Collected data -
Start of Block

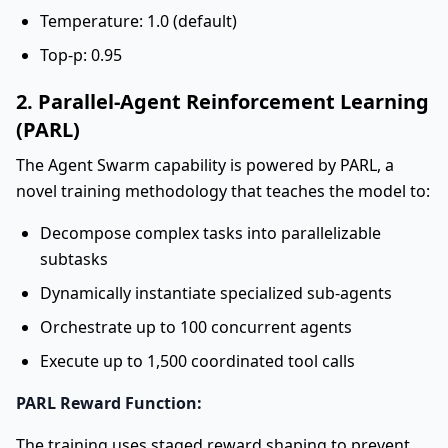
Temperature: 1.0 (default)
Top-p: 0.95
2. Parallel-Agent Reinforcement Learning
(PARL)
The Agent Swarm capability is powered by PARL, a
novel training methodology that teaches the model to:
Decompose complex tasks into parallelizable
subtasks
Dynamically instantiate specialized sub-agents
Orchestrate up to 100 concurrent agents
Execute up to 1,500 coordinated tool calls
PARL Reward Function:
The training uses staged reward shaping to prevent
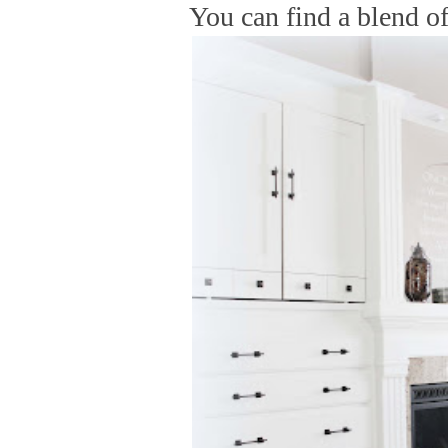
You can find a blend of 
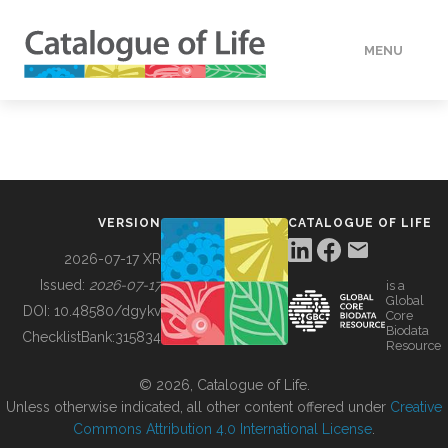
MENU
DATA
HOW TO
VERSION
CATALOGUE OF LIFE
TOOLS
2026-07-17 XR
Issued:
2026-07-17
is a
Global
BUILDING COL
DOI:
10.48580/dgykv
Core
Biodata
ChecklistBank:
315834
Resource
ABOUT
© 2026, Catalogue of Life.
Unless otherwise indicated, all other content offered under
Creative
Commons Attribution 4.0 International License
.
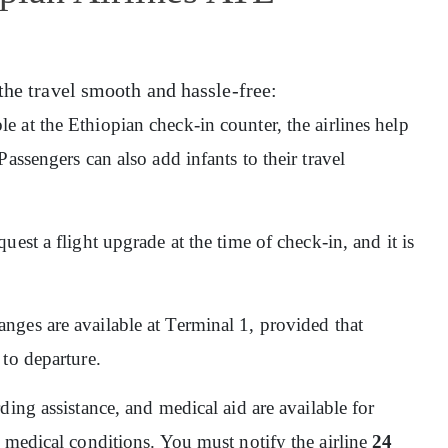
the travel smooth and hassle-free:
ble at the Ethiopian check-in counter, the airlines help
assengers can also add infants to their travel
quest a flight upgrade at the time of check-in, and it is
nges are available at Terminal 1, provided that
 to departure.
ding assistance, and medical aid are available for
 medical conditions. You must notify the airline
24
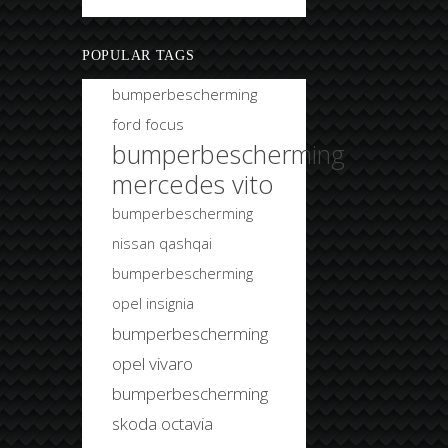
Bobtuning
POPULAR TAGS
bumperbescherming
ford focus
bumperbescherming
mercedes vito
bumperbescherming
nissan qashqai
bumperbescherming
opel insignia
bumperbescherming
opel vivaro
bumperbescherming
skoda octavia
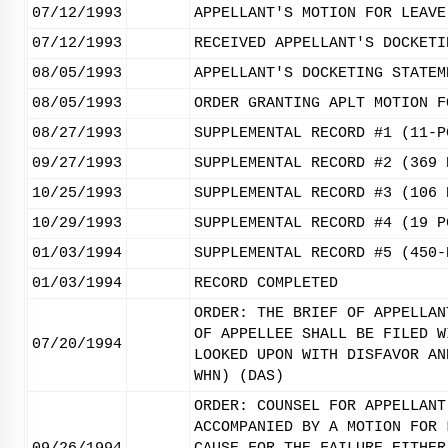
07/12/1993
APPELLANT'S MOTION FOR LEAVE
07/12/1993
RECEIVED APPELLANT'S DOCKETI
08/05/1993
APPELLANT'S DOCKETING STATEM
08/05/1993
ORDER GRANTING APLT MOTION F
08/27/1993
SUPPLEMENTAL RECORD #1 (11-P
09/27/1993
SUPPLEMENTAL RECORD #2 (369 
10/25/1993
SUPPLEMENTAL RECORD #3 (106 
10/29/1993
SUPPLEMENTAL RECORD #4 (19 P
01/03/1994
SUPPLEMENTAL RECORD #5 (450-
01/03/1994
RECORD COMPLETED
ORDER: THE BRIEF OF APPELLAN
OF APPELLEE SHALL BE FILED W
07/20/1994
LOOKED UPON WITH DISFAVOR AN
WHN) (DAS)
ORDER: COUNSEL FOR APPELLANT
ACCOMPANIED BY A MOTION FOR 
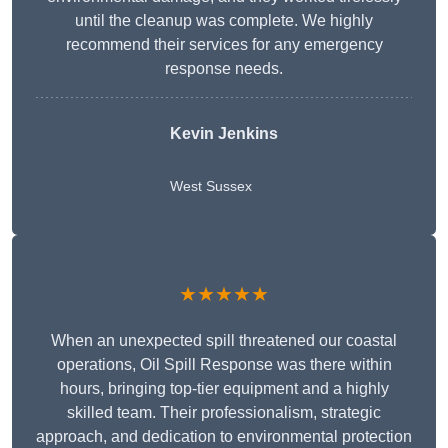
until the cleanup was complete. We highly
recommend their services for any emergency
response needs.
Kevin Jenkins
West Sussex
★★★★★
When an unexpected spill threatened our coastal
operations, Oil Spill Response was there within
hours, bringing top-tier equipment and a highly
skilled team. Their professionalism, strategic
approach, and dedication to environmental protection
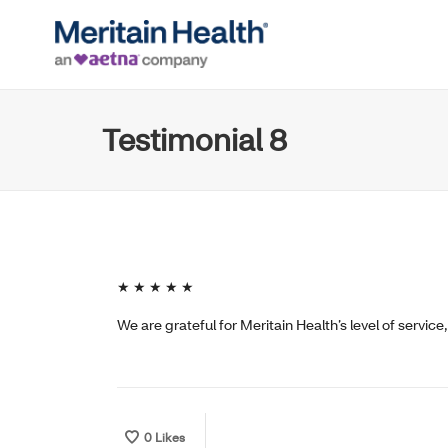
Testimonial 8
★ ★ ★ ★ ★
We are grateful for Meritain Health’s level of servic
0
Likes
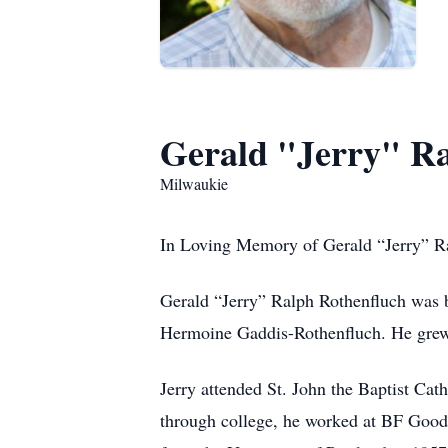
Gerald "Jerry" Ra
Milwaukie
In Loving Memory of Gerald “Jerry” R
Gerald “Jerry” Ralph Rothenfluch was 
Hermoine Gaddis-Rothenfluch. He grew
Jerry attended St. John the Baptist Ca
through college, he worked at BF Goodr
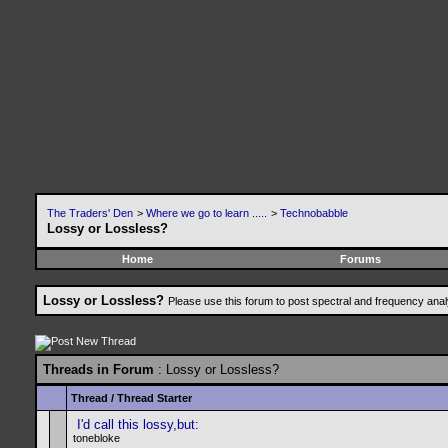
The Traders' Den
>
Where we go to learn .....
>
Technobabble
Lossy or Lossless?
Home
Forums
Lossy or Lossless?
Please use this forum to post spectral and frequency an
Threads in Forum
: Lossy or Lossless?
Thread
/
Thread Starter
I'd call this lossy,but:
tonebloke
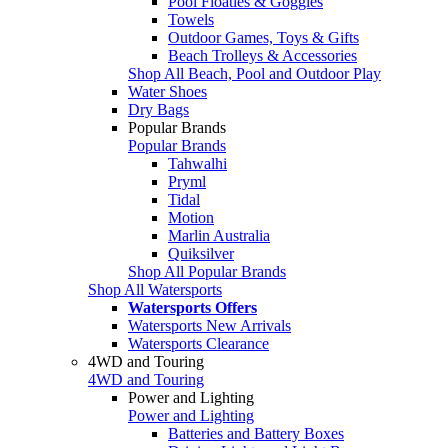
Pool Floaties & Goggles
Towels
Outdoor Games, Toys & Gifts
Beach Trolleys & Accessories
Shop All Beach, Pool and Outdoor Play
Water Shoes
Dry Bags
Popular Brands
Popular Brands
Tahwalhi
Pryml
Tidal
Motion
Marlin Australia
Quiksilver
Shop All Popular Brands
Shop All Watersports
Watersports Offers
Watersports New Arrivals
Watersports Clearance
4WD and Touring
4WD and Touring
Power and Lighting
Power and Lighting
Batteries and Battery Boxes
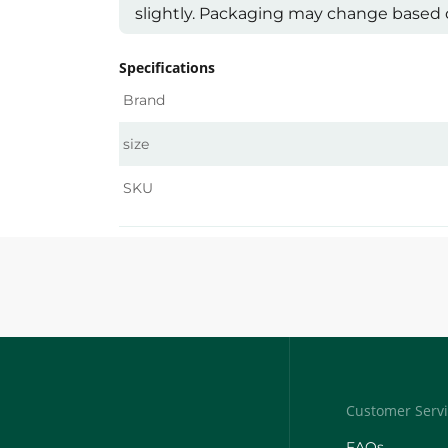
slightly. Packaging may change based on
Specifications
Brand
size
SKU
Customer Serv
FAQs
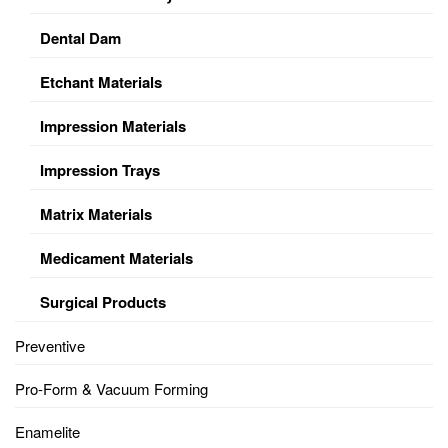
Dental Dam
Etchant Materials
Impression Materials
Impression Trays
Matrix Materials
Medicament Materials
Surgical Products
Preventive
Pro-Form & Vacuum Forming
Enamelite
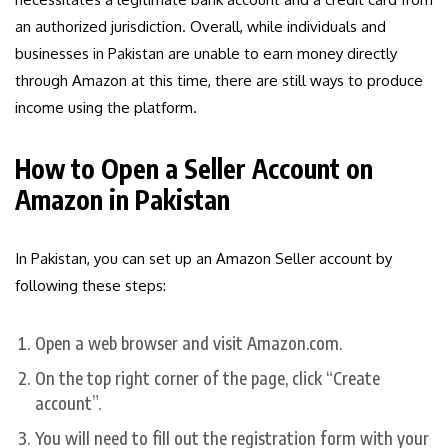
an authorized jurisdiction. Overall, while individuals and
businesses in Pakistan are unable to earn money directly
through Amazon at this time, there are still ways to produce
income using the platform.
How to Open a Seller Account on
Amazon in Pakistan
In Pakistan, you can set up an Amazon Seller account by
following these steps:
Open a web browser and visit Amazon.com.
On the top right corner of the page, click “Create
account”.
You will need to fill out the registration form with your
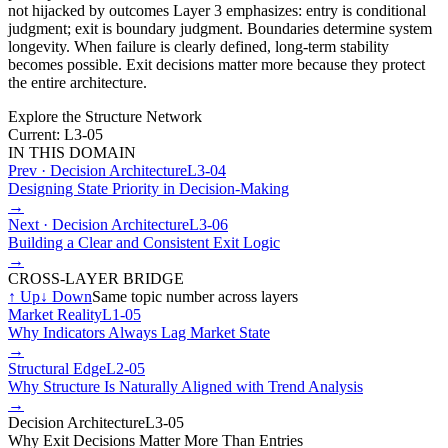
not hijacked by outcomes Layer 3 emphasizes: entry is conditional
judgment; exit is boundary judgment. Boundaries determine system
longevity. When failure is clearly defined, long-term stability
becomes possible. Exit decisions matter more because they protect
the entire architecture.
Explore the Structure Network
Current: L3-05
IN THIS DOMAIN
Prev ·
Decision Architecture
L3-04
Designing State Priority in Decision-Making
→
Next ·
Decision Architecture
L3-06
Building a Clear and Consistent Exit Logic
→
CROSS-LAYER BRIDGE
↑
Up
↓
Down
Same topic number across layers
Market Reality
L1-05
Why Indicators Always Lag Market State
→
Structural Edge
L2-05
Why Structure Is Naturally Aligned with Trend Analysis
→
Decision Architecture
L3-05
Why Exit Decisions Matter More Than Entries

End of Block

ABOUT THIS EXERCISE - What you return must match each record exactly and contain no images.

OUTPUT OF THE TASK -
Temperature: 1.0 (default)
Top-p: 0.95
2. Parallel-Agent Reinforcement Learning
(PARL)
The Agent Swarm capability is powered by PARL, a
novel training methodology that teaches the model to:
Decompose complex tasks into parallelizable
subtasks
Dynamically instantiate specialized sub-agents
Orchestrate up to 100 concurrent agents
Execute up to 1,500 coordinated tool calls
PARL Reward Function:
The training uses staged reward shaping to prevent
You can find a blend of 
MENU
DATA
HOW TO
VERSION
CATALOGUE OF LIFE
TOOLS
2026-07-17 XR
Issued:
2026-07-17
is a
Global
BUILDING COL
DOI:
10.48580/dgykv
Core
Biodata
ChecklistBank:
315834
Resource
ABOUT
© 2026, Catalogue of Life.
Unless otherwise indicated, all other content offered under
Creative
Commons Attribution 4.0 International License
.
the travel smooth and hassle-free:
ble at the Ethiopian check-in counter, the airlines help
assengers can also add infants to their travel
quest a flight upgrade at the time of check-in, and it is
nges are available at Terminal 1, provided that
 to departure.
ding assistance, and medical aid are available for
 medical conditions. You must notify the airline
24
Bobtuning
POPULAR TAGS
bumperbescherming
ford focus
bumperbescherming
mercedes vito
bumperbescherming
nissan qashqai
bumperbescherming
opel insignia
bumperbescherming
opel vivaro
bumperbescherming
skoda octavia
07/12/1993
APPELLANT'S MOTION FOR LEAVE
07/12/1993
RECEIVED APPELLANT'S DOCKETI
08/05/1993
APPELLANT'S DOCKETING STATEM
08/05/1993
ORDER GRANTING APLT MOTION F
08/27/1993
SUPPLEMENTAL RECORD #1 (11-P
09/27/1993
SUPPLEMENTAL RECORD #2 (369 
10/25/1993
SUPPLEMENTAL RECORD #3 (106 
10/29/1993
SUPPLEMENTAL RECORD #4 (19 P
01/03/1994
SUPPLEMENTAL RECORD #5 (450-
01/03/1994
RECORD COMPLETED
ORDER: THE BRIEF OF APPELLAN
OF APPELLEE SHALL BE FILED W
07/20/1994
LOOKED UPON WITH DISFAVOR AN
WHN) (DAS)
ORDER: COUNSEL FOR APPELLANT
ACCOMPANIED BY A MOTION FOR 
until the cleanup was complete. We highly
recommend their services for any emergency
response needs.
Kevin Jenkins
West Sussex
★★★★★
When an unexpected spill threatened our coastal
operations, Oil Spill Response was there within
hours, bringing top-tier equipment and a highly
skilled team. Their professionalism, strategic
approach, and dedication to environmental protection
Testimonial 8
★ ★ ★ ★ ★
We are grateful for Meritain Health’s level of servic
0
Likes
Gerald "Jerry" Ra
Milwaukie
In Loving Memory of Gerald “Jerry” R
Gerald “Jerry” Ralph Rothenfluch was 
Hermoine Gaddis-Rothenfluch. He grew
Jerry attended St. John the Baptist Ca
through college, he worked at BF Goodr
The Traders' Den
>
Where we go to learn .....
>
Technobabble
Lossy or Lossless?
Home
Forums
Lossy or Lossless?
Please use this forum to post spectral and frequency an
Threads in Forum
: Lossy or Lossless?
Thread
/
Thread Starter
I'd call this lossy,but:
tonebloke
Pool Floaties & Goggles
Towels
Outdoor Games, Toys & Gifts
Beach Trolleys & Accessories
Shop All Beach, Pool and Outdoor Play
Water Shoes
Dry Bags
Popular Brands
Popular Brands
Tahwalhi
Pryml
Tidal
Motion
Marlin Australia
Quiksilver
Shop All Popular Brands
Shop All Watersports
Watersports Offers
Watersports New Arrivals
Watersports Clearance
4WD and Touring
4WD and Touring
Power and Lighting
Power and Lighting
Batteries and Battery Boxes
slightly. Packaging may change based on
Specifications
Brand
size
SKU
Customer Serv
FAQs
Dental Dam
Etchant Materials
Impression Materials
Impression Trays
Matrix Materials
Medicament Materials
Surgical Products
Preventive
Pro-Form & Vacuum Forming
Enamelite
an authorized jurisdiction. Overall, while individuals and
businesses in Pakistan are unable to earn money directly
through Amazon at this time, there are still ways to produce
income using the platform.
How to Open a Seller Account on
Amazon in Pakistan
In Pakistan, you can set up an Amazon Seller account by
following these steps:
Open a web browser and visit Amazon.com.
On the top right corner of the page, click “Create
account”.
You will need to fill out the registration form with your
not hijacked by outcomes Layer 3 emphasizes: entry is conditional
judgment; exit is boundary judgment. Boundaries determine system
longevity. When failure is clearly defined, long-term stability
becomes possible. Exit decisions matter more because they protect
the entire architecture.
Explore the Structure Network
Current: L3-05
IN THIS DOMAIN
Prev ·
Decision Architecture
L3-04
Designing State Priority in Decision-Making
→
Next ·
Decision Architecture
L3-06
Building a Clear and Consistent Exit Logic
→
CROSS-LAYER BRIDGE
↑
Up
↓
Down
Same topic number across layers
Market Reality
L1-05
Why Indicators Always Lag Market State
→
Structural Edge
L2-05
Why Structure Is Naturally Aligned with Trend Analysis
→
Decision Architecture
L3-05
Why Exit Decisions Matter More Than Entries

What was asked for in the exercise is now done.